Adjunct surgical techniques such as ultrasonic aspiration and argon-enhanced electrocautery may be safely incorporated during primary debulking surgery for patients with advanced epithelial ovarian, fallopian tube or primary peritoneal cancer with miliary disease, according to a retrospective study in the International Journal of Gynecologic Cancer.
However, these procedures did not improve the rate of complete or optimal cytoreduction.
“Patients with widely disseminated miliary disease have the poorest prognosis and lowest rates of complete resection because of the complexity associated with disease removal,” said first author Sue Li, MD, a resident physician in ob/gyn at Brigham and Women’s Hospital and Massachusetts General Hospital in Boston. “Adjunct surgical techniques are additional tools that may facilitate complete cytoreduction.”
The investigators wondered if these tools were safe and potentially associated with higher rates of complete surgical resection.

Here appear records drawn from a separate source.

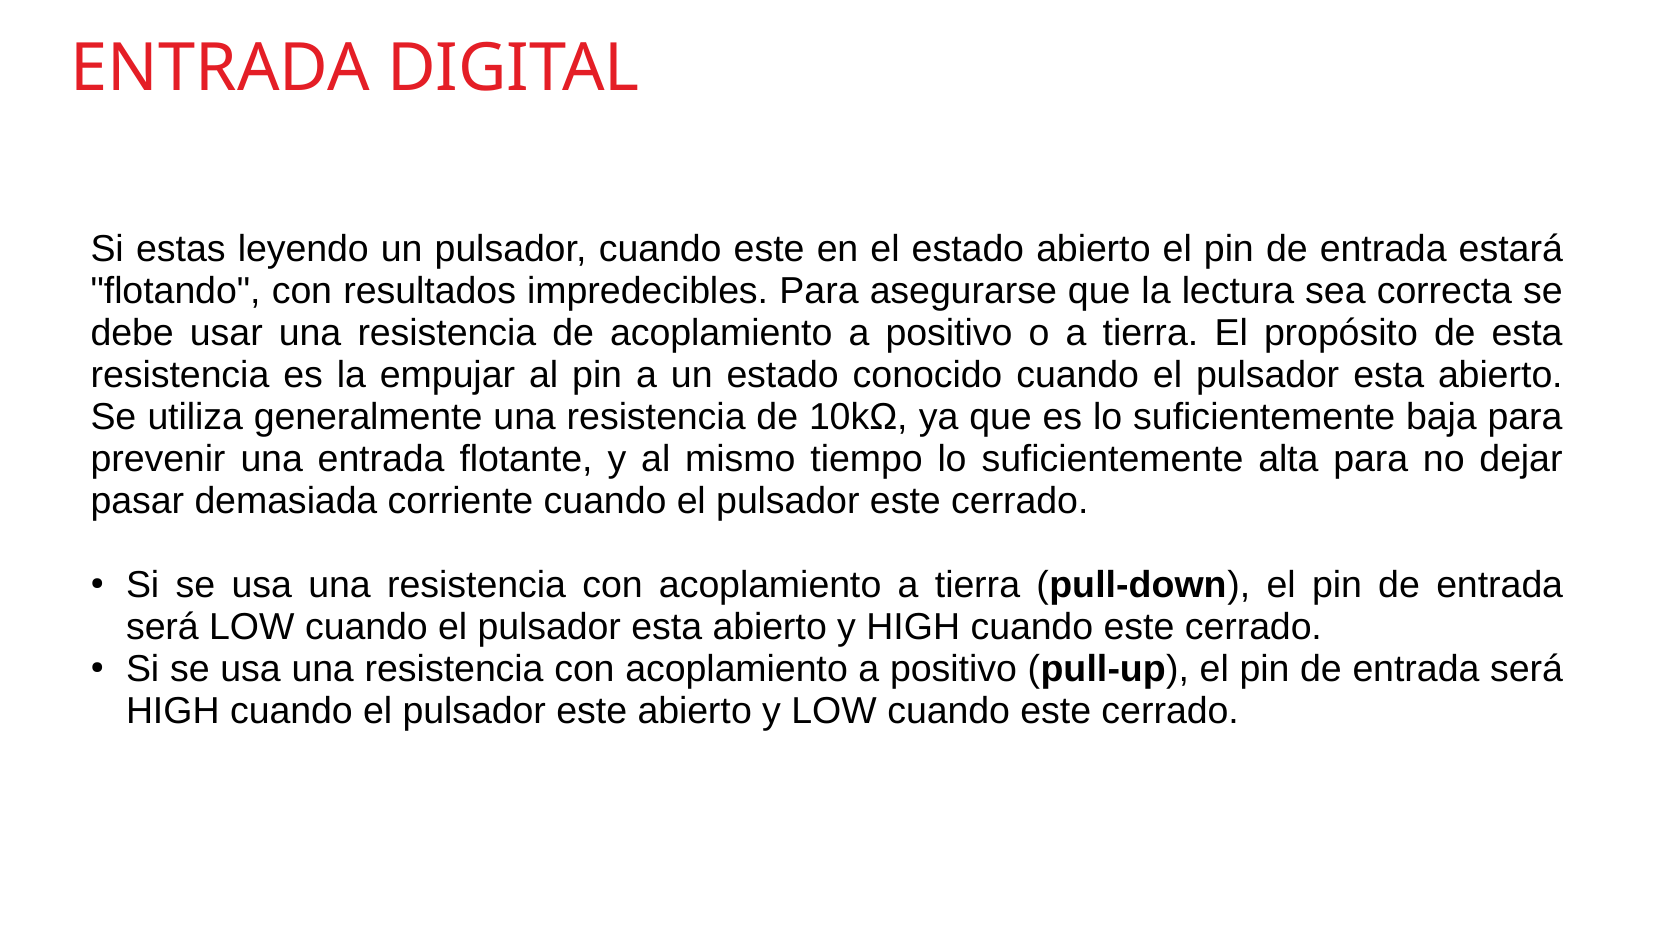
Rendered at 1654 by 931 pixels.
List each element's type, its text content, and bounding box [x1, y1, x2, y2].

title ENTRADA DIGITAL [70, 11, 1347, 118]
text_box Si estas leyendo un pulsador, cuando este en el estado abierto el pin de entrada estará "flotando", con resultados impredecibles. Para asegurarse que la lectura sea correcta se debe usar una resistencia de acoplamiento a positivo o a tierra. El propósito de esta resistencia es la empujar al pin a un estado conocido cuando el pulsador esta abierto. Se utiliza generalmente una resistencia de 10kΩ, ya que es lo suficientemente baja para prevenir una entrada flotante, y al mismo tiempo lo suficientemente alta para no dejar pasar demasiada corriente cuando el pulsador este cerrado. Si se usa una resistencia con acoplamiento a tierra (pull-down), el pin de entrada será LOW cuando el pulsador esta abierto y HIGH cuando este cerrado. Si se usa una resistencia con acoplamiento a positivo (pull-up), el pin de entrada será HIGH cuando el pulsador este abierto y LOW cuando este cerrado. [75, 220, 1578, 781]
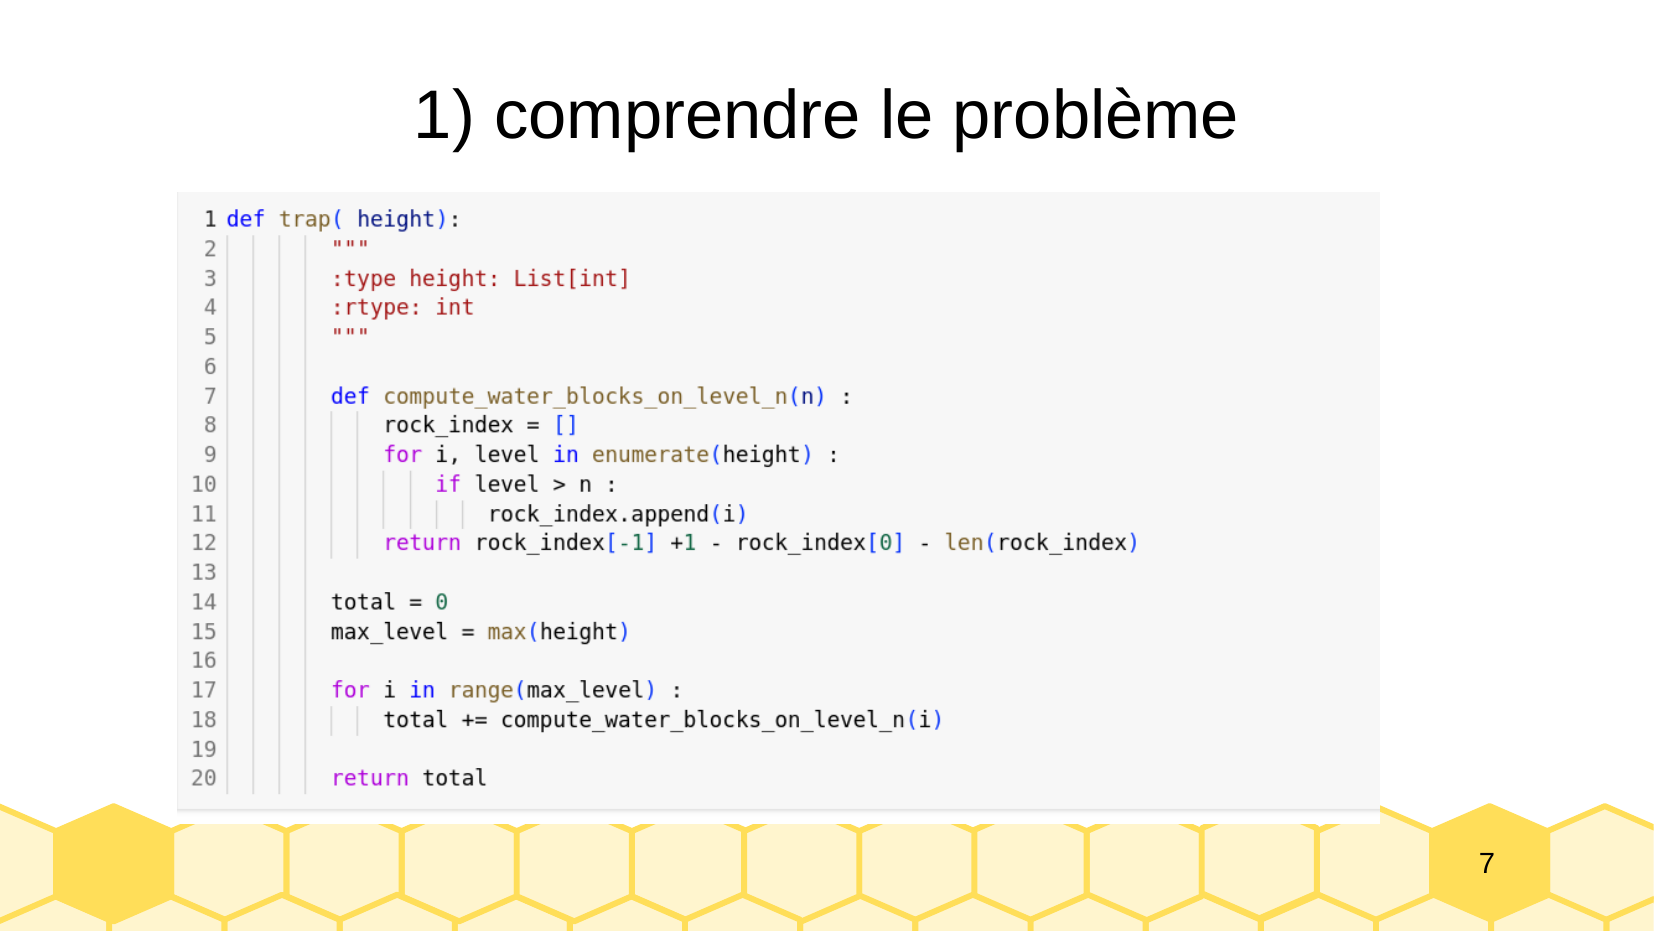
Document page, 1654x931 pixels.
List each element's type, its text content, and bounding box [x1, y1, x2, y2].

picture [177, 192, 1380, 824]
title 1) comprendre le problème [82, 37, 1571, 193]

The medical records of 135 patients with miliary disease who underwent primary debulking surgery at the two hospitals between 2010 and 2014 were reviewed, of whom 30 (22.2%) patients had surgery using adjunct surgical techniques.
The two most common devices were ultrasonic surgical aspiration (40%) and argon-enhanced electrocautery (36.7%), followed by thermal plasma energy and traditional electrocautery ablation.
First author Sue Li, MD, a resident physician in ob/gyn at Brigham and Women’s Hospital and Massachusetts General Hospital in Boston.
The four most frequent sites for adjunct techniques were the diaphragm (63.3%), pelvic peritoneum (30%), bowel mesentery (20%) and large bowel serosa (20%).
No differences were detected in age, stage, primary site, histology, operative time, surgical complexity or postoperative complications for patients operated on with or without these devices. “It was very reassuring that in these complex procedures, the use of adjunct surgical techniques was safe,” Dr. Li told Contemporary OB/GYN.
The study also found that the volume of residual disease between 0.1 cm and 1.0 cm was similar: 60.0% with adjunct techniques vs. 68.6% without. Complete surgical resection rates were comparable as well: 16.7% and 13.3%, respectively.
“We were surprised that rates of complete resection were similar, regardless of the use of adjunct surgical techniques,” Dr. Li said. “However, our rate of complete resection was higher compared to previous studies focusing on patients with a large volume of widely disseminated disease.”
For patients with ≤ 1-cm residual disease, the current study found median progression-free survival and median overall survival rates to be statistically nonsignificant: 15 months and 40 months for adjunct techniques vs. 15 months and 55 months without, respectively.
“Not all of our results may be generalizable to institutions that are less familiar with complex resections without the use of adjunct surgical techniques,” Dr. Li said.
“In settings where surgeons may be less equipped for complex resections than the two institutions in the current study, adjunct surgical techniques can safely be used and are better than abandoning resection in a particular anatomic area.”
A patient’s survival is significantly improved when a complete resection is achieved, according to Dr. Li. “The more tools you have in your ‘surgical toolbox,’ the better equipped you will be to safely achieve a complete resection,” she said.
The ongoing PlaComOv randomized controlled trial in The Netherlands is designed to evaluate the safety and efficacy of plasma thermal energy as an adjunct surgical technique.
“Beyond safety, that study is powered to evaluate equivalency in survival when using the technology to resect disease as opposed to simply using conventional surgical resection techniques,” Dr. Li said. “Our study was not powered to look at survival, so the Netherlands study should shed further light on the use of adjunct surgical techniques.”
Dr. Li reports no relevant financial disclosures.